● **Task item**:
Your response should reproduce every line of the entries that contains the word "over".

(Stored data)
==*==

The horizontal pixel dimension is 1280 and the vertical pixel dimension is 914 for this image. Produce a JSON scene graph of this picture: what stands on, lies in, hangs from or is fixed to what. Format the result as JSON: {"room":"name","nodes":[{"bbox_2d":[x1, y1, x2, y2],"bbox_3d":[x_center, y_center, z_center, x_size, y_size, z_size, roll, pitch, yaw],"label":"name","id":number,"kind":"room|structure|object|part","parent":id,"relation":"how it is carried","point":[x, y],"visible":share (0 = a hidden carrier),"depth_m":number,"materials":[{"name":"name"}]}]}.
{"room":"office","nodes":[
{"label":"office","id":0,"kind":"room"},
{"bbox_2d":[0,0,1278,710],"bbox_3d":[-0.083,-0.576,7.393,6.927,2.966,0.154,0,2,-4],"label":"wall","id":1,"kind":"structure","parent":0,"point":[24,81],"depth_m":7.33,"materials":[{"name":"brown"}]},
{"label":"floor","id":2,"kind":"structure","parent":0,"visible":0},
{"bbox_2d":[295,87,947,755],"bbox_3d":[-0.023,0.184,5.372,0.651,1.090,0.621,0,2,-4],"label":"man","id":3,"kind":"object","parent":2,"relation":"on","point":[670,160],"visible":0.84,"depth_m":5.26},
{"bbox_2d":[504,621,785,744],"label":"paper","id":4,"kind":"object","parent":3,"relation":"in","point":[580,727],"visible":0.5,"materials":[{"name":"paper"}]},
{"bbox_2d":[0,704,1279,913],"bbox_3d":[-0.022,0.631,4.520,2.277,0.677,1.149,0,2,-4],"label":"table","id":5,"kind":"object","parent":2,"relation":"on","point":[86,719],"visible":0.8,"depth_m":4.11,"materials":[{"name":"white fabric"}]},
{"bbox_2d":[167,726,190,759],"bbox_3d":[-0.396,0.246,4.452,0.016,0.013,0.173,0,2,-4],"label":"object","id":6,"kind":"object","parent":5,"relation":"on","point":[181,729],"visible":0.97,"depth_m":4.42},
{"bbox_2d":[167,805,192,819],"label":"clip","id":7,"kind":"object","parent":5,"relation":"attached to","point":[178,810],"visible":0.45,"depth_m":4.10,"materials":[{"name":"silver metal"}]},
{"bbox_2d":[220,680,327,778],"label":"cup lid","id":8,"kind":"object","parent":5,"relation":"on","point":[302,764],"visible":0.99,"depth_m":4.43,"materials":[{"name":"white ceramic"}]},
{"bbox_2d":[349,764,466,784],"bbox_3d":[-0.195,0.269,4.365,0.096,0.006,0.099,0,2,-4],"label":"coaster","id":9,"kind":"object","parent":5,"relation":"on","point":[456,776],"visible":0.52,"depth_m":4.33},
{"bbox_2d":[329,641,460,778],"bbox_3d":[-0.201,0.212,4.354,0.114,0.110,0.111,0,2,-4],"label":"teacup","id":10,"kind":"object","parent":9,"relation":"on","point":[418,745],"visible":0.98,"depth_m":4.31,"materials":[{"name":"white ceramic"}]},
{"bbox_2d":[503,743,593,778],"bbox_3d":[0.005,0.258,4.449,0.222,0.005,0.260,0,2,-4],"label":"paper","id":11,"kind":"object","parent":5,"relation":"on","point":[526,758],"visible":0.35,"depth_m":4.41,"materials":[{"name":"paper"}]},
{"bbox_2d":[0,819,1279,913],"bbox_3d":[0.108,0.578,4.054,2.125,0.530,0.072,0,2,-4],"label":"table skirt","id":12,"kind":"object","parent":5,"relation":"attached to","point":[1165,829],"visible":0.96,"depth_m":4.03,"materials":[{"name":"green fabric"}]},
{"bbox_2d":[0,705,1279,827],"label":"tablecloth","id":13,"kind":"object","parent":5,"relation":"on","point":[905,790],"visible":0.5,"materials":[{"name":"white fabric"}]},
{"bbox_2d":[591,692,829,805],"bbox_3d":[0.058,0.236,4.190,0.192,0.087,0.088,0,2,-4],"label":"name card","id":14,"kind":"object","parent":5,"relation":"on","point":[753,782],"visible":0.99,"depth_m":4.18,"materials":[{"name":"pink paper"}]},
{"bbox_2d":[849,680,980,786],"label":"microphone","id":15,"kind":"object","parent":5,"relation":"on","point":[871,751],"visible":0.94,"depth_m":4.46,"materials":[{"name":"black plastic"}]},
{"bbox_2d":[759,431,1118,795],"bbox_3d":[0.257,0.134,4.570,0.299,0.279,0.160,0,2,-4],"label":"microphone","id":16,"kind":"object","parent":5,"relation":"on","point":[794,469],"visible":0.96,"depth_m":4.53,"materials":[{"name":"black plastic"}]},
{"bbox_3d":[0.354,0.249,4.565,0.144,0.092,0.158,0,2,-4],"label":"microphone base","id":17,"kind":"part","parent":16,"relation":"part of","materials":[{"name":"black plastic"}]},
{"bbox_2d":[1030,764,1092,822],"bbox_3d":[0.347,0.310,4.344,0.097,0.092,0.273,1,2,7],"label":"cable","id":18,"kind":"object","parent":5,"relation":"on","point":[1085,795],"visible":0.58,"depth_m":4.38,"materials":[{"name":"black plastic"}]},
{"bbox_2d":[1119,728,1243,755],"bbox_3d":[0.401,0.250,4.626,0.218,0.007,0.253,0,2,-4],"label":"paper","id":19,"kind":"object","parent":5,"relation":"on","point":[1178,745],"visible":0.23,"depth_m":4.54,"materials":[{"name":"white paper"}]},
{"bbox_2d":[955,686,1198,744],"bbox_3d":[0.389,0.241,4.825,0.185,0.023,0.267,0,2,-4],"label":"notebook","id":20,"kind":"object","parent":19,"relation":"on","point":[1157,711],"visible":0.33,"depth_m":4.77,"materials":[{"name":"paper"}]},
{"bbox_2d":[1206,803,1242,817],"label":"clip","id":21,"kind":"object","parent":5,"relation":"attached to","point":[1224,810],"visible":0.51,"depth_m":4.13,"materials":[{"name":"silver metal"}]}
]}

==*==

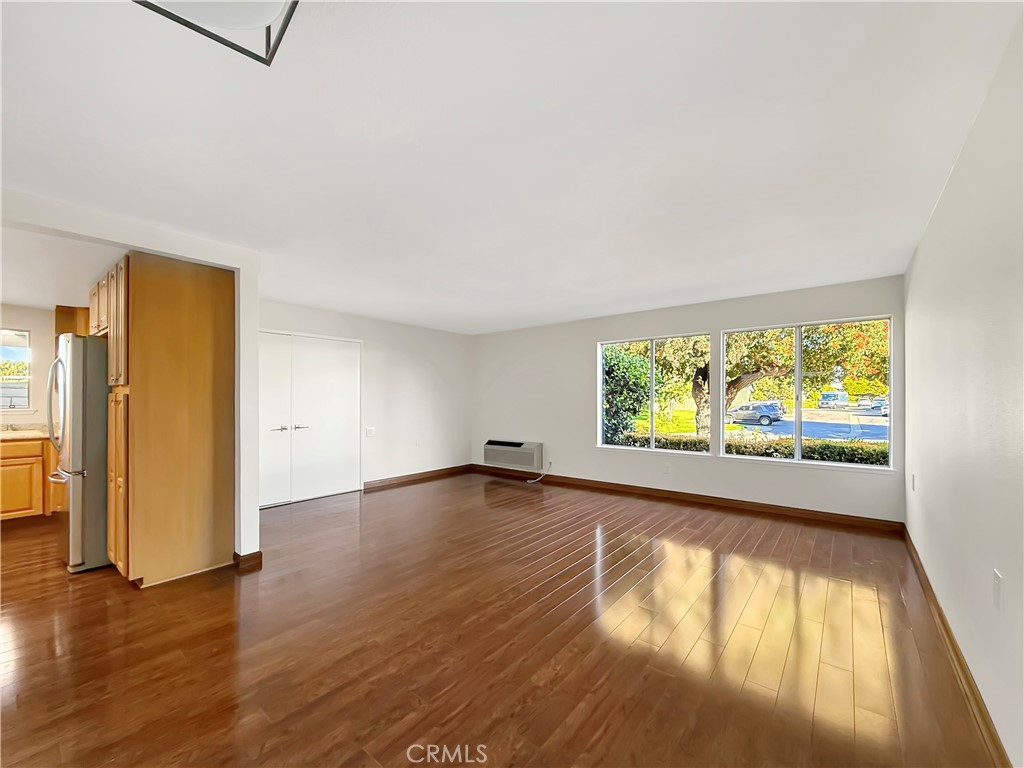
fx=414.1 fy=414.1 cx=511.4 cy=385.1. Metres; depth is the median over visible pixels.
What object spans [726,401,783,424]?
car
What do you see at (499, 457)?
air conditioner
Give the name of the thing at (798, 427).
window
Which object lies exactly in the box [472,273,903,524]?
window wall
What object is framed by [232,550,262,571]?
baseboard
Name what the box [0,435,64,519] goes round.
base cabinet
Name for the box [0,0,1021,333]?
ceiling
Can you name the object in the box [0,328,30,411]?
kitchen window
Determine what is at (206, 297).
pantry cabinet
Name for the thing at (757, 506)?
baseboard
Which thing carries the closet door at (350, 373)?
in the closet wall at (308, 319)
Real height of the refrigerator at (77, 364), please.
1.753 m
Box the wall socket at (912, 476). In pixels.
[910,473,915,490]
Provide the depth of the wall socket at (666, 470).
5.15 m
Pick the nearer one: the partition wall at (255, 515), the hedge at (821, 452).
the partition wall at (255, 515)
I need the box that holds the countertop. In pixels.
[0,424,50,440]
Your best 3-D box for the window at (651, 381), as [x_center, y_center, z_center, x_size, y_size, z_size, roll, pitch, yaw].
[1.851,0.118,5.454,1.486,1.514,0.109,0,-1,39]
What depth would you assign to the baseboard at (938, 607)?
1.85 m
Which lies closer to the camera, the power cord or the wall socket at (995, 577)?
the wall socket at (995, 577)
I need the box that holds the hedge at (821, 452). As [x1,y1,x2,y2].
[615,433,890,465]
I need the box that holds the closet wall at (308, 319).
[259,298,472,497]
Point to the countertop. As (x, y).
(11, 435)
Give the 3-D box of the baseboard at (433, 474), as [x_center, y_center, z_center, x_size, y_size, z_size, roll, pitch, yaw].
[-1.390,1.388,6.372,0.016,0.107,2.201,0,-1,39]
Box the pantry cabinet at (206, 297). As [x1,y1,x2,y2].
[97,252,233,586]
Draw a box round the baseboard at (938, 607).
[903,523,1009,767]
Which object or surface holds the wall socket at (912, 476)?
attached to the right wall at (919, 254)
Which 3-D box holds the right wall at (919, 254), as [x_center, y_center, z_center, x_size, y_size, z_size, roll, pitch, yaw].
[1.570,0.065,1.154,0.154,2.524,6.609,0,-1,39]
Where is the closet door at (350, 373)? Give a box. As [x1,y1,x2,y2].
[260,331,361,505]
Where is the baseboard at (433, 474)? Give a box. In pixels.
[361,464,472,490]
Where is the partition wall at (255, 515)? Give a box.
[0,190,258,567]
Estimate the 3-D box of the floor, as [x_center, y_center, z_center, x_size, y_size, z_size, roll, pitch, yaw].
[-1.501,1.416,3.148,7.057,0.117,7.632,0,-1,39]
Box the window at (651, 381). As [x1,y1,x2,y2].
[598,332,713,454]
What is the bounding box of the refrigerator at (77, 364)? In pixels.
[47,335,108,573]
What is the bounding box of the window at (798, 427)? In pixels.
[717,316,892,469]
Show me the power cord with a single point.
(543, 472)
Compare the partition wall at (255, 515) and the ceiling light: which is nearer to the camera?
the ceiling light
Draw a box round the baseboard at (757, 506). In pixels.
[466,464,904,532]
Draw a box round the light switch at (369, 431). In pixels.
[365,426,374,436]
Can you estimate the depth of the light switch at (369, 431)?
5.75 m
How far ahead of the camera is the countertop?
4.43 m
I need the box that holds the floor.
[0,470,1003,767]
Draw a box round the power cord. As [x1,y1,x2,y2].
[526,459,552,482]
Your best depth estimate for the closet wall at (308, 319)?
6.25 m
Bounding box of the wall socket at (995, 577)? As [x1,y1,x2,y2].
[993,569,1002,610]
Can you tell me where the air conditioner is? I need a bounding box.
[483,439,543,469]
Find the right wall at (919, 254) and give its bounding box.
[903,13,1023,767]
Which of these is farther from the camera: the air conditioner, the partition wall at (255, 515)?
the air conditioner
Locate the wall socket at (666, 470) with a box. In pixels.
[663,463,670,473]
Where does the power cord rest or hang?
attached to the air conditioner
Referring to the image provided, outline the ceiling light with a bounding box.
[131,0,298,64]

==*==

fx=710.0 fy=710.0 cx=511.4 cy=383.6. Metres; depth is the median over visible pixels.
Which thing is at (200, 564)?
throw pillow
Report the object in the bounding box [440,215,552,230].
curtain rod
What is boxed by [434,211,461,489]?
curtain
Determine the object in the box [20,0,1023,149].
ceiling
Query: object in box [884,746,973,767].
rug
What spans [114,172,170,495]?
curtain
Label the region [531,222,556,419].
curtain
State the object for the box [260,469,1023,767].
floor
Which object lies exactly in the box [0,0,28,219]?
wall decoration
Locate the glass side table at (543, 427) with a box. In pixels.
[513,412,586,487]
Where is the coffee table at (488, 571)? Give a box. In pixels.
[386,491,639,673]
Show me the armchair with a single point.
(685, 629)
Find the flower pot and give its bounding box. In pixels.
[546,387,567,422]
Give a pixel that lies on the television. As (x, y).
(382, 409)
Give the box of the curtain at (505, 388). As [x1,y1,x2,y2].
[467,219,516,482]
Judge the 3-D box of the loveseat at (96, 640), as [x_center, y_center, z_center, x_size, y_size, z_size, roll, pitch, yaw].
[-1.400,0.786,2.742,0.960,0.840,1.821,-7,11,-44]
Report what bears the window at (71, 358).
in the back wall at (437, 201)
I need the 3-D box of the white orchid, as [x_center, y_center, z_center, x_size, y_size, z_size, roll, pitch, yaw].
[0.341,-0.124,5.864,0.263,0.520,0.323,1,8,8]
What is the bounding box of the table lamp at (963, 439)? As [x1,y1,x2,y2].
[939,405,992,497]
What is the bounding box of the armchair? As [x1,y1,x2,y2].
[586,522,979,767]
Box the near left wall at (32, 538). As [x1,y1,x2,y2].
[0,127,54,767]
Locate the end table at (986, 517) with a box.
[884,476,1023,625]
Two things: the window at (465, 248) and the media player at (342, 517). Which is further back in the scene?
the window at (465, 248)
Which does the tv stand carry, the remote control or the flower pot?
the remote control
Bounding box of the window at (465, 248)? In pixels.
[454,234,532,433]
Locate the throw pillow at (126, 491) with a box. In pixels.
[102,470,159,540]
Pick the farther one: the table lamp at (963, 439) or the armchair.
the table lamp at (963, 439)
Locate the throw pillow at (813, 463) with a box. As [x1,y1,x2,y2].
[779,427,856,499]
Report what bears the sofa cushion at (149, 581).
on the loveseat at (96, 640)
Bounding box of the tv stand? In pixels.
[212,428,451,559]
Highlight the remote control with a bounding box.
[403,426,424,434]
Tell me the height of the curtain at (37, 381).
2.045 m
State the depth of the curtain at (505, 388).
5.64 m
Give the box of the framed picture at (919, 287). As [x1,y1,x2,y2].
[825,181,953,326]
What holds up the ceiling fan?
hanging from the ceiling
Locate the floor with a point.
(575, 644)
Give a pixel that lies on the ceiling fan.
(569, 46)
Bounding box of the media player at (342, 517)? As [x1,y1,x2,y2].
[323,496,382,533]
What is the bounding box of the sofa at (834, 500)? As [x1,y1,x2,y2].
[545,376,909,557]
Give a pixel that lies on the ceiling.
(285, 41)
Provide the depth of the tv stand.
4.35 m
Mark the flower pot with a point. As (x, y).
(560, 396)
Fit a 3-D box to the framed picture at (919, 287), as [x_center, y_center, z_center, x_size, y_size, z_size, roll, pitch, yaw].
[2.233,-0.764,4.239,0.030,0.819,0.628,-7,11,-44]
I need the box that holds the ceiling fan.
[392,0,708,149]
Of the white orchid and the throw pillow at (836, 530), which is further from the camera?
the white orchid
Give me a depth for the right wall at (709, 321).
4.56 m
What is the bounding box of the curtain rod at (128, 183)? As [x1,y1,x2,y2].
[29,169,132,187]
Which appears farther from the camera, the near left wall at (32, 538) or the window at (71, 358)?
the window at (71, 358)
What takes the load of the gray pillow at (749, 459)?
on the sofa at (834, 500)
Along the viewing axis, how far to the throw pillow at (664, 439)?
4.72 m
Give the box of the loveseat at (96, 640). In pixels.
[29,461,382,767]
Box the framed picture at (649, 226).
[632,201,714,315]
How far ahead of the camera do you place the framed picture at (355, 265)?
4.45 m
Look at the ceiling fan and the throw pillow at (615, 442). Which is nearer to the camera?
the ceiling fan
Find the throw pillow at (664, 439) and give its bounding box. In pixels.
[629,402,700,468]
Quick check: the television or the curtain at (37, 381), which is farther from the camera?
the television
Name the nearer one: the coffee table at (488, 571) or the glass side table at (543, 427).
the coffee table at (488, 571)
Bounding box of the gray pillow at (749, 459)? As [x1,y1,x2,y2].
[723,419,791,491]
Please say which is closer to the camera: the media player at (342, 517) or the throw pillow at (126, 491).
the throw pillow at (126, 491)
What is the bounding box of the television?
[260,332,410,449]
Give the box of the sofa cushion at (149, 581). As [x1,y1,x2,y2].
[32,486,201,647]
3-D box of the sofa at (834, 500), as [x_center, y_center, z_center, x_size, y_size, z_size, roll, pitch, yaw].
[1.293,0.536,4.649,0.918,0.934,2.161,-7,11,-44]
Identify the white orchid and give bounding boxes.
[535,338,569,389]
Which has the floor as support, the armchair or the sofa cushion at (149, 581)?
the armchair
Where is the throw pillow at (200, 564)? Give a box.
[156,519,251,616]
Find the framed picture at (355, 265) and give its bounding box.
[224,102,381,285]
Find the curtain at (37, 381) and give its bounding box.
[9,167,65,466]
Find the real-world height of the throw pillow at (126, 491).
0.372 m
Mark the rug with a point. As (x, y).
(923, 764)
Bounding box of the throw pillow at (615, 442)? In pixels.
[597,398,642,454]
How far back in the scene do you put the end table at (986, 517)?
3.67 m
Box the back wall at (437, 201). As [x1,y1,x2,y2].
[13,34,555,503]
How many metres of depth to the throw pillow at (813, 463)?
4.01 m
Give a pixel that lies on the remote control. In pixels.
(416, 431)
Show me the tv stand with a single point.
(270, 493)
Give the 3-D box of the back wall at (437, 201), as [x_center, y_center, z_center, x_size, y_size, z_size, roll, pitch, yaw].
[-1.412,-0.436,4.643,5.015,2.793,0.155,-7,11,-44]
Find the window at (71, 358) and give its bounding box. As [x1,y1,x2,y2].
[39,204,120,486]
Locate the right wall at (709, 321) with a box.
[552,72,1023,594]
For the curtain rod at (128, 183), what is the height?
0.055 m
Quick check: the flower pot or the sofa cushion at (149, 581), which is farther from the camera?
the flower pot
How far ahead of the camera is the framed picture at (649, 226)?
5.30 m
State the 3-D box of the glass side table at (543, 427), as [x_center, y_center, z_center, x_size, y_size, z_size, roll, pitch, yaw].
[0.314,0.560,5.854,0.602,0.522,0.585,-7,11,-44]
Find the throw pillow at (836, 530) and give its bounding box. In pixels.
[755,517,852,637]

==*==

● **Solution for this problem**:
fx=414.1 fy=414.1 cx=511.4 cy=385.1. Metres; depth is the median over visible pixels.
fx=710.0 fy=710.0 cx=511.4 cy=383.6. Metres; depth is the median over visible pixels.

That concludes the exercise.